Discussions at the 34th Economic Forum in Karpacz began with the presentation of the 8th edition of a report by the Warsaw School of Economics (SGH) and the Economic Forum, a collaborative project involving over 60 experts.
‘The report consists of 11 studies analysing the socio-economic situation in Central and Eastern Europe. SGH experts examined and described the region in terms of new international economic relations, the impact of energy transition on the economic growth of individual countries, the investment climate and economic situation, fiscal policy challenges in times of armed conflict, health care policy, as well as economic development and growth in a patchwork model of capitalism in the coming decade,’ write Piotr Wachowiak, Rector of SGH and a professor at the university, and Zygmunt Berdychowski, Chairman of the Programme Council of the Economic Forum, in the report’s introduction.
Experts from the Warsaw School of Economics report that, between 2004 and 2024, the 11 countries in the region recorded average economic growth nearly three times that of the “old” EU and proved most resilient to the shocks of the pandemic and the war in Ukraine. Poland experienced the fastest growth among the group, with an average annual GDP growth rate at fixed prices of 3.8 per cent.
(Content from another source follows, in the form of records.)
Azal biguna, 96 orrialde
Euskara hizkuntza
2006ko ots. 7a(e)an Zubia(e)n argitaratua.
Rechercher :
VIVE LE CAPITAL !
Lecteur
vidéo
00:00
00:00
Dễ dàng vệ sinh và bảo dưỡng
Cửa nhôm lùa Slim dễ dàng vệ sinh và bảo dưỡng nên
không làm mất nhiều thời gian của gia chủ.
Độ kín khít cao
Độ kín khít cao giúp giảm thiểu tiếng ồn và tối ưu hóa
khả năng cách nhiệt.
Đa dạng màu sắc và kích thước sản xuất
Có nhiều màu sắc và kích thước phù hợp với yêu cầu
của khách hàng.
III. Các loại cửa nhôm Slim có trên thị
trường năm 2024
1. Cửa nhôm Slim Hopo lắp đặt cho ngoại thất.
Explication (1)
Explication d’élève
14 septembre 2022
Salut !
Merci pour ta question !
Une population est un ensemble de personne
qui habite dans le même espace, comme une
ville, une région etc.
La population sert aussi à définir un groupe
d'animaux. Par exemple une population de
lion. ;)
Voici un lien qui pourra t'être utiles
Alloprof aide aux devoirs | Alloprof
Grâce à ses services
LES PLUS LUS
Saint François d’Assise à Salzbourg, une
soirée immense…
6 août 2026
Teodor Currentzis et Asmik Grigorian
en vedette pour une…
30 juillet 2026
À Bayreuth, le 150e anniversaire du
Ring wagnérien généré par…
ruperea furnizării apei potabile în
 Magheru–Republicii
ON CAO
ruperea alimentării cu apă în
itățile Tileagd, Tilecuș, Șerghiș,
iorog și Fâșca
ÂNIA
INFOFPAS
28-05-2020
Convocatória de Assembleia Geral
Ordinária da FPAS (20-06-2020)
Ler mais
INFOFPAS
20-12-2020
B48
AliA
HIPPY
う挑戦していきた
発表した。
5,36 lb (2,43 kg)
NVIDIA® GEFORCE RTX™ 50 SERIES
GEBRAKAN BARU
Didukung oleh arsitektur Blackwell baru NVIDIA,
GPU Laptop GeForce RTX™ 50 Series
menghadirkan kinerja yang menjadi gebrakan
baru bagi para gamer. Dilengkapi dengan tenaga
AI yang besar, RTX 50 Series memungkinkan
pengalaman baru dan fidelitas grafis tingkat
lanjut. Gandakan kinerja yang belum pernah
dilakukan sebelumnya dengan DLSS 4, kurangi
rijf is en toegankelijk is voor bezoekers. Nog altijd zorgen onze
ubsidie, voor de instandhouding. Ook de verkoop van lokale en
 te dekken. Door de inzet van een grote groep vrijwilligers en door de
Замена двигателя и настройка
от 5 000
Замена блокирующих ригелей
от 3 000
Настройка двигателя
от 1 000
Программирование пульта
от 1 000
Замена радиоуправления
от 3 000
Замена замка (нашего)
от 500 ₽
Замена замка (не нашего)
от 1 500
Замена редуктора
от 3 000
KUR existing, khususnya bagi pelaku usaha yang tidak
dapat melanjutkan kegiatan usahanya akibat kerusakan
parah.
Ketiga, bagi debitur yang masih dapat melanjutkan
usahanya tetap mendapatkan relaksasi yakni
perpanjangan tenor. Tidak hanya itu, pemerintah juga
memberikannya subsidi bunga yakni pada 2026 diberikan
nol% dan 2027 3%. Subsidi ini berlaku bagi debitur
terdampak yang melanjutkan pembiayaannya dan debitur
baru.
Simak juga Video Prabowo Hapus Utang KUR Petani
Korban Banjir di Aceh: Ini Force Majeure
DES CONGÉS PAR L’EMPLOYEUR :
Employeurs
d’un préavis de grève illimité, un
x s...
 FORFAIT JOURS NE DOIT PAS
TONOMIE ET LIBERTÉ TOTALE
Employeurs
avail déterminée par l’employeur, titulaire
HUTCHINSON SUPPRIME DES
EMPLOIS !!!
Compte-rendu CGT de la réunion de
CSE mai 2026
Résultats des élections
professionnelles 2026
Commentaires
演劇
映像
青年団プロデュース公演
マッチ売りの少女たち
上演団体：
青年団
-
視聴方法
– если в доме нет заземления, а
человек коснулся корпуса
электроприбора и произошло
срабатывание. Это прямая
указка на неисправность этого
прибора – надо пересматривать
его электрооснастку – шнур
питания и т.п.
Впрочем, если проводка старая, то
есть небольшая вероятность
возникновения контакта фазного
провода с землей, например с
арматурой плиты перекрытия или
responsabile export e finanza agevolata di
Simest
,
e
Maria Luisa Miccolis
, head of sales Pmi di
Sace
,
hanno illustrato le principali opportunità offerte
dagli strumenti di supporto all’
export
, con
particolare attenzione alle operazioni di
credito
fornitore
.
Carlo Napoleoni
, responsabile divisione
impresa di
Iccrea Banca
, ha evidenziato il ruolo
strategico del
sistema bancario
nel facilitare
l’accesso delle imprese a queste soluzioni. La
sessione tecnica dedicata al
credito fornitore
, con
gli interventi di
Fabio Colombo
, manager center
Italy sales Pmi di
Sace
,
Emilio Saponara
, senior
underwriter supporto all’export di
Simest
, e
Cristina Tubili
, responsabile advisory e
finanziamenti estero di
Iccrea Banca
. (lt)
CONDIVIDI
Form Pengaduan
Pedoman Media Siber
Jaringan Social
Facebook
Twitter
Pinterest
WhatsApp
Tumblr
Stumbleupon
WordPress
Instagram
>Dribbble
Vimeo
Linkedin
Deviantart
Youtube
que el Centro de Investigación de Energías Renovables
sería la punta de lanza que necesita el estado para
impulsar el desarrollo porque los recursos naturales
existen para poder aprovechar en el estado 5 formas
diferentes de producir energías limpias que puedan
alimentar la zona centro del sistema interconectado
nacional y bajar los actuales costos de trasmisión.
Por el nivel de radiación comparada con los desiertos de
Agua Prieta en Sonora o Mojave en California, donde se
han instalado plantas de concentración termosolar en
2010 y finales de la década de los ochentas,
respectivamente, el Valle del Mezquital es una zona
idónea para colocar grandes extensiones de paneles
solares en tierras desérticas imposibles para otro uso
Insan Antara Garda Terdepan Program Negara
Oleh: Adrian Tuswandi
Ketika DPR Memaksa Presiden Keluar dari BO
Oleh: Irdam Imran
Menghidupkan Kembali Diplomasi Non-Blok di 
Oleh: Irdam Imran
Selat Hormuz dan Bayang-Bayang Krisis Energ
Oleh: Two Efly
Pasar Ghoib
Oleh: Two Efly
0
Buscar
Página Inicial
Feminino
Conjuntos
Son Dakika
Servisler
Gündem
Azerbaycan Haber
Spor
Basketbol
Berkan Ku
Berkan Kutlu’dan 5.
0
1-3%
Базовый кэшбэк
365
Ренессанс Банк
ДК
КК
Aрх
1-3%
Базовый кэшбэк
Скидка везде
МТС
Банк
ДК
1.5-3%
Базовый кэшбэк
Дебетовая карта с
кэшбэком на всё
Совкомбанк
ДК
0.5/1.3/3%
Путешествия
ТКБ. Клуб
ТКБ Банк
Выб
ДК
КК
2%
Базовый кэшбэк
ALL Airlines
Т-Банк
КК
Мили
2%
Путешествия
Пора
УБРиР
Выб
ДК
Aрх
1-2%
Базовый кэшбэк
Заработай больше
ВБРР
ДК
After 21 years of EU membership, the Central and Eastern European countries have narrowed the gap with the EU-15 “core” countries’ average GDP per capita by more than 31 percentage points: convergence was quickest in 2004-2024 in Romania (45 percentage points) and Lithuania (40 percentage points), followed by Bulgaria (33 percentage points) and Poland (30.5 percentage points), and slowest (below 20 percentage points) in Slovenia, the Czech Republic and Hungary.
The authors of the report also presented several forecasts for 2035. In the positive scenario, within a decade, GDP per capita in the countries of the region would exceed the per capita income level of Western Europe (EU-15) by 2 per cent, with Poland closing its historical income gap with the West by 2035, achieving a GDP per capita at the EU-15 average. In the baseline scenario only Lithuania would outpace the EU-15 over the next decade; Poland’s gap with the EU-15 would narrow by about 15 percentage points but remain significant in 2035, still exceeding 10 per cent. In the cautionary scenario, the 11 countries would see a reversal of the current trends, leaving the average income gap in 2035 about one percentage point higher than in 2024, with only Poland, Lithuania and Slovakia avoiding an income gap.